[Material shown]

════════════════════

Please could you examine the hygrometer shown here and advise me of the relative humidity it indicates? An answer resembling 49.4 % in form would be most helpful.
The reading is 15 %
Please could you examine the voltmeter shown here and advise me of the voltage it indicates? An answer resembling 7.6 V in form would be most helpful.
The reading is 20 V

════════════════════

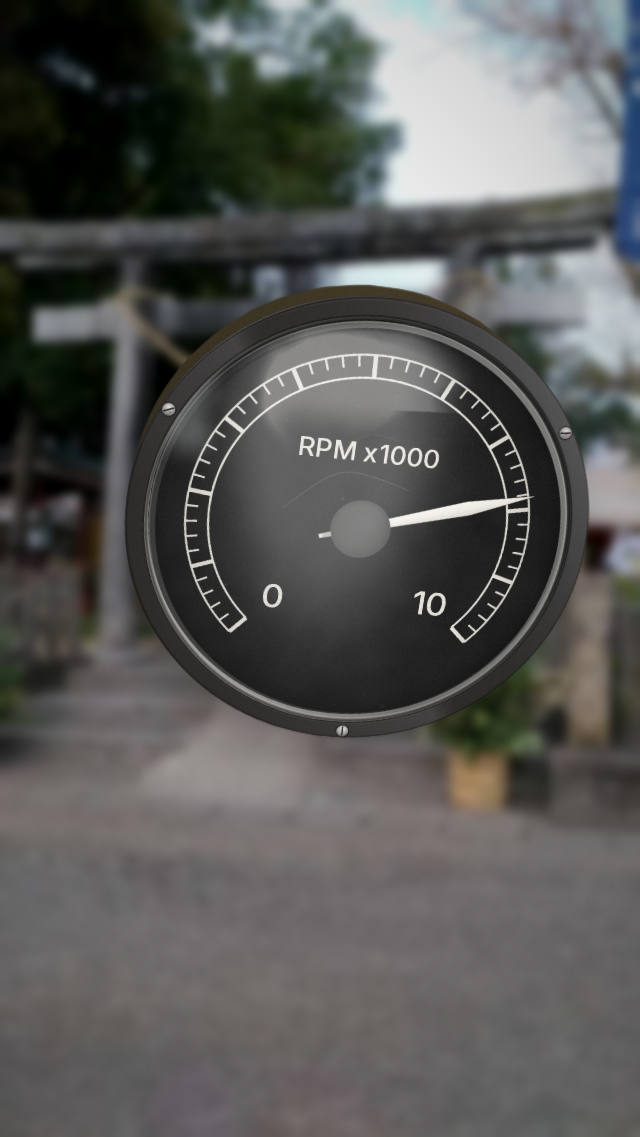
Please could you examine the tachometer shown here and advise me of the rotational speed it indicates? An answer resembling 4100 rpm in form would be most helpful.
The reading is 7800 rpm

════════════════════

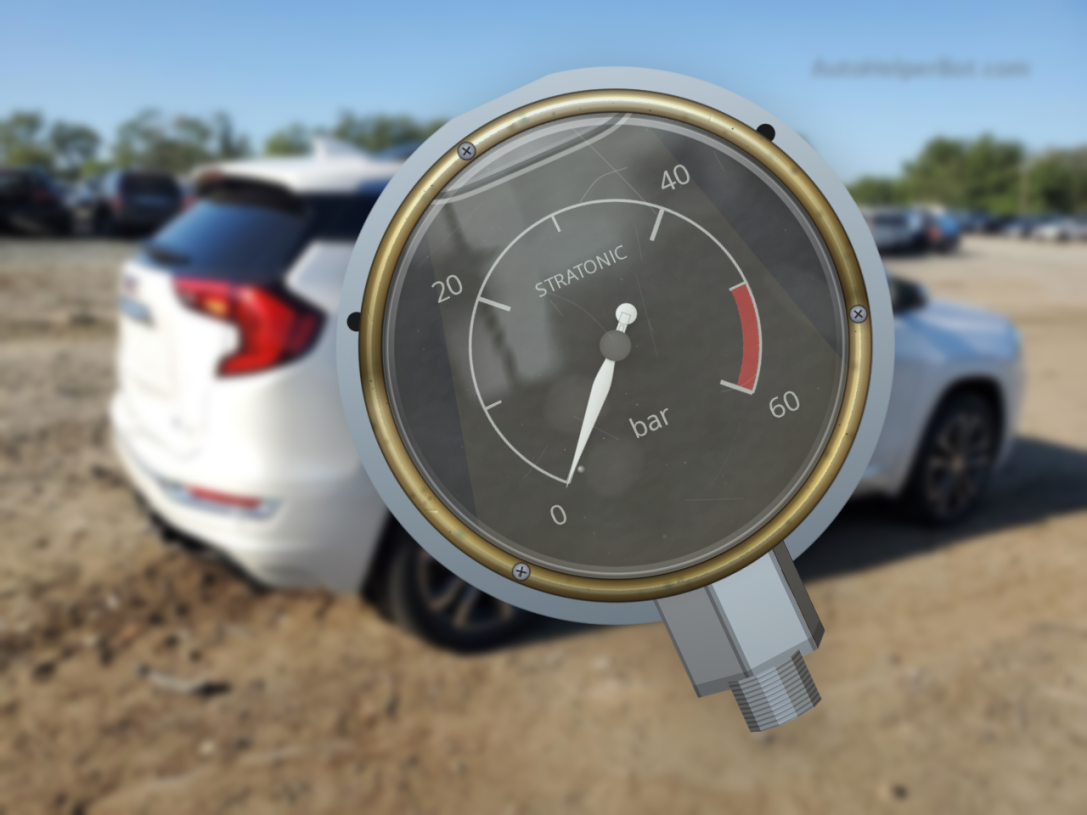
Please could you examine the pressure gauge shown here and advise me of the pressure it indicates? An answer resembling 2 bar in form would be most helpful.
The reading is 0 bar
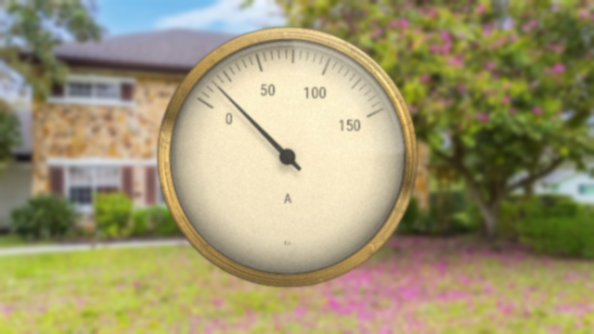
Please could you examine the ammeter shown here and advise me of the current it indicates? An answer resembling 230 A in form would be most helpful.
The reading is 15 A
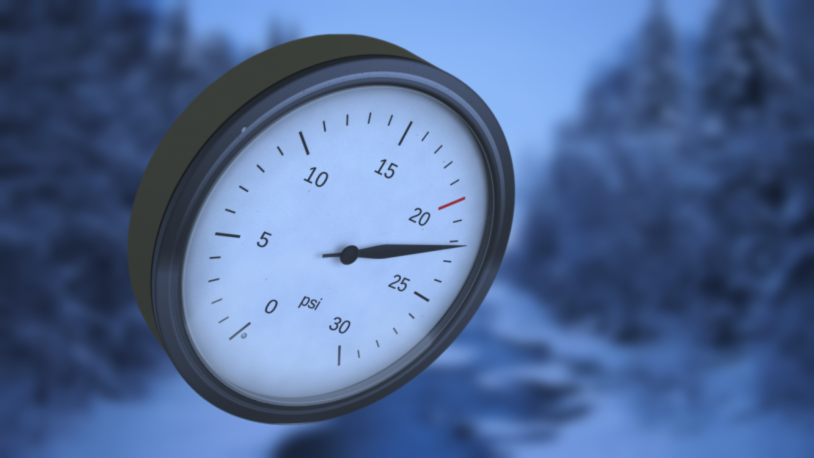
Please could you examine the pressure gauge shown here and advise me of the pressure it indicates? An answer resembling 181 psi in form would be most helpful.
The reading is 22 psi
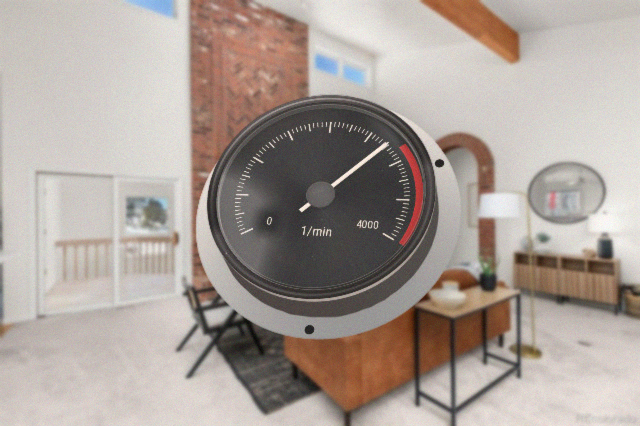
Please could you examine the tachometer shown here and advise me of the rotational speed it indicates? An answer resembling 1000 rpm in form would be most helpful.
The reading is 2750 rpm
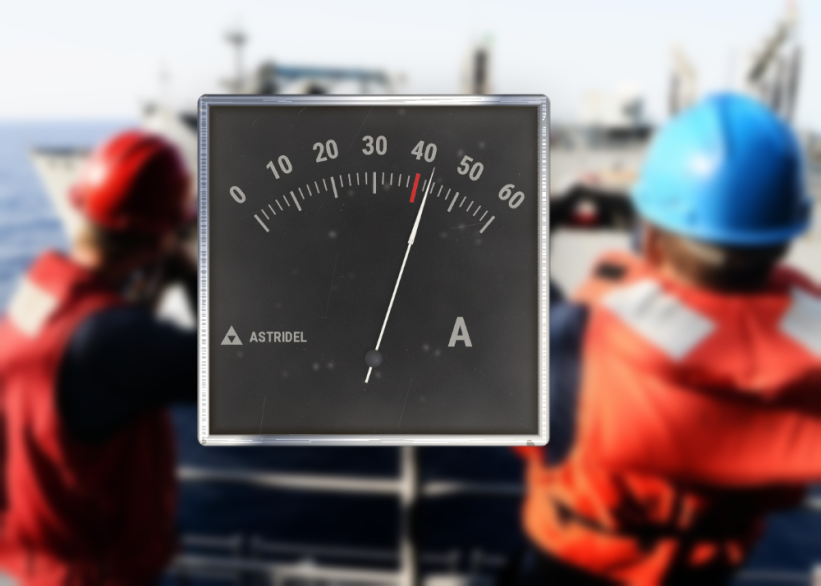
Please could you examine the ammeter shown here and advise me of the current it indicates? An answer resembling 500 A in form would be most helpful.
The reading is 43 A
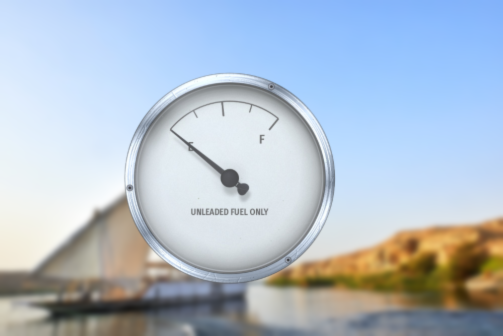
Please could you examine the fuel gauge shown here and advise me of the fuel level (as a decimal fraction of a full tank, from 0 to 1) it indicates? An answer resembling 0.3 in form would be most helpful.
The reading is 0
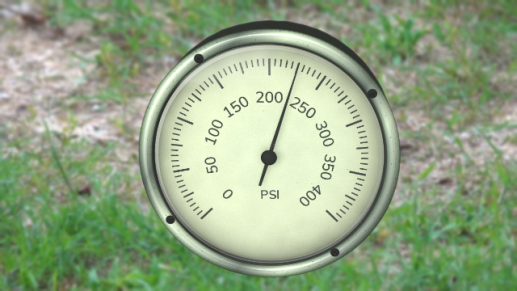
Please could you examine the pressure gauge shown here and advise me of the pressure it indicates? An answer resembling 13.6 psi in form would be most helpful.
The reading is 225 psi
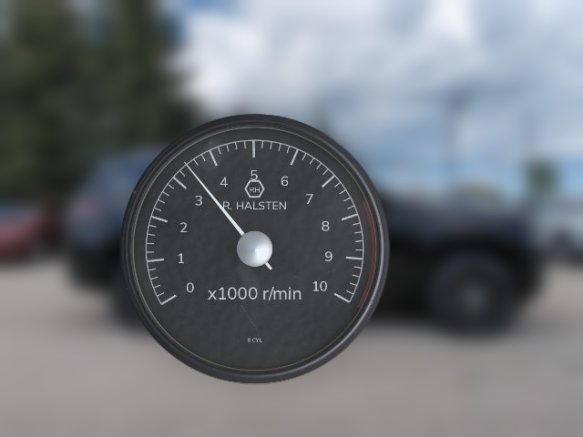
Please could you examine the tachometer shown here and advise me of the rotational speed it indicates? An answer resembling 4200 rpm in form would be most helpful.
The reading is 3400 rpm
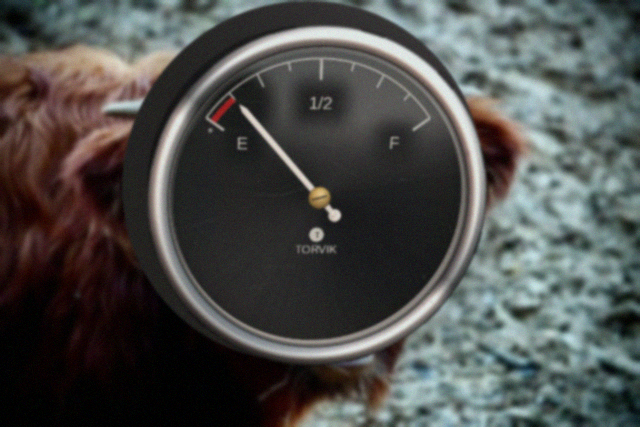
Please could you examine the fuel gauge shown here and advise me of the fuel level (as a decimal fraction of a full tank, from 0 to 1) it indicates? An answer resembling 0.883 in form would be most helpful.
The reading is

════════════════════

[The task] Return the data above line for line without change, beginning at the line that contains "0.3 in form would be most helpful." and stopping after the line that contains "The reading is 3400 rpm". Leave the pictures out of your answer.

[Exercise output]
Please could you examine the fuel gauge shown here and advise me of the fuel level (as a decimal fraction of a full tank, from 0 to 1) it indicates? An answer resembling 0.3 in form would be most helpful.
The reading is 0
Please could you examine the pressure gauge shown here and advise me of the pressure it indicates? An answer resembling 13.6 psi in form would be most helpful.
The reading is 225 psi
Please could you examine the tachometer shown here and advise me of the rotational speed it indicates? An answer resembling 4200 rpm in form would be most helpful.
The reading is 3400 rpm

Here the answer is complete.